“Somehow they managed to get every creep and freak in the universe on this one plane.”
Perhaps this review should be subtitled “In Defense of the Big, Loud, Dumb Hollywood Action Movie.”
I like using analogies, so indulge me for a moment. Let’s take relationships. There’s some relationships that you put a lot of thought into, that you lay awake wrestling over in your head, that you want to build to last. The “will you still need me when I’m sixty-four” relationships. Then, there’s the flings that last only as long as you’re enjoying them. You don’t sit around pondering them; you just enjoy. If Fight Club or The Sixth Sense were grow-old-with-this-person relationships that require some brain power, then Con Air is definitely a one-night stand where you check your brain while checking into the Motel 6. Both are good in their own way, but one is built to last and one is built for fun on a Friday night. Movies like Con Air will be enjoyed in inverse proportion to how much thought you put into them. In other words, the more you think about it, the less enjoyable it will be.
I would group Con Air with Anaconda, Spawn, and Lost In Space. Even though I loathed all three of those movies, I know people who liked them, and, when pressed to think about it, they probably like them for the same reasons I like Con Air. You must embrace its campiness, ignore its implausibilities, and simply go along with the ride.
Con Air is another in a long line of thrill-ride action movies produced by Jerry Bruckheimer. Along with his late collaborator Don Simpson, Bruckheimer perfected the summer popcorn action movie. A short list of his productions includes Top Gun, Days Of Thunder, Bad Boys (the Will Smith/Martin Lawrence version), The Rock, and Armageddon. His latest venture is Gone In Sixty Seconds. It’s in theatres as I write this. I haven’t seen it yet, but it appears to be a movie built entirely of car chases, and that can’t be half bad.
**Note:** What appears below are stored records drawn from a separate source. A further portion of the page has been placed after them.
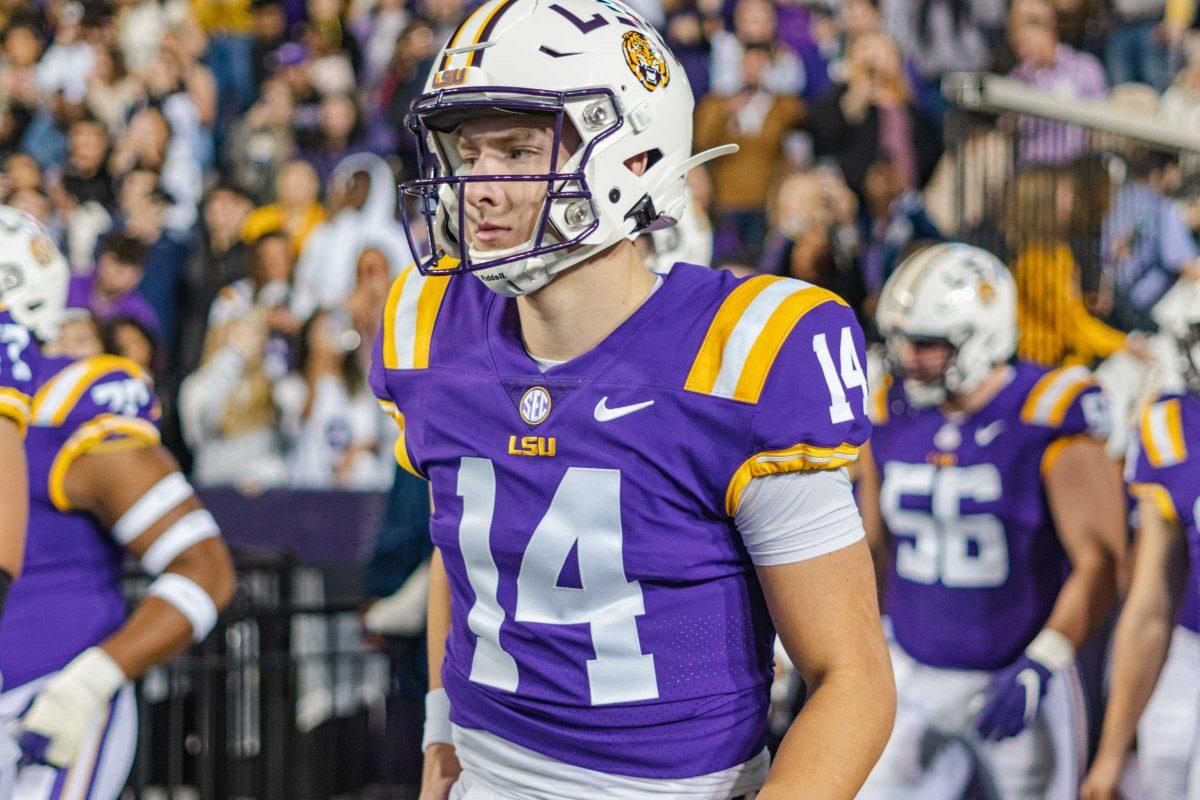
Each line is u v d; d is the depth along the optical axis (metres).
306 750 8.18
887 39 12.64
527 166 3.08
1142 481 6.45
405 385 3.42
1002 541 6.62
The hero of Con Air is a man named Cameron Poe (Nicolas Cage — Raising Arizona, Leaving Las Vegas, The Rock). Poe was an Alabama hillbilly thug, straightened out by a stretch as a U.S. Army Ranger. On the night he comes home, he gets in a brawl defending his wife’s honor. He kills one of his assailants. He spends ten years in prison. In the meantime, his wife has his baby. Poe never sees his daughter, and only knows her through photographs and letters.
Finally, he is paroled and can come home to his wife and daughter. For the trip home, he is flown on a U.S. Marshall Service aircraft. Unfortunately for him, the plane is also flying “every creep and freak in the universe” to a new maximum-security prison in Alabama. No sooner has the plane left the ground than the prisoners have escaped and taken control of the plane.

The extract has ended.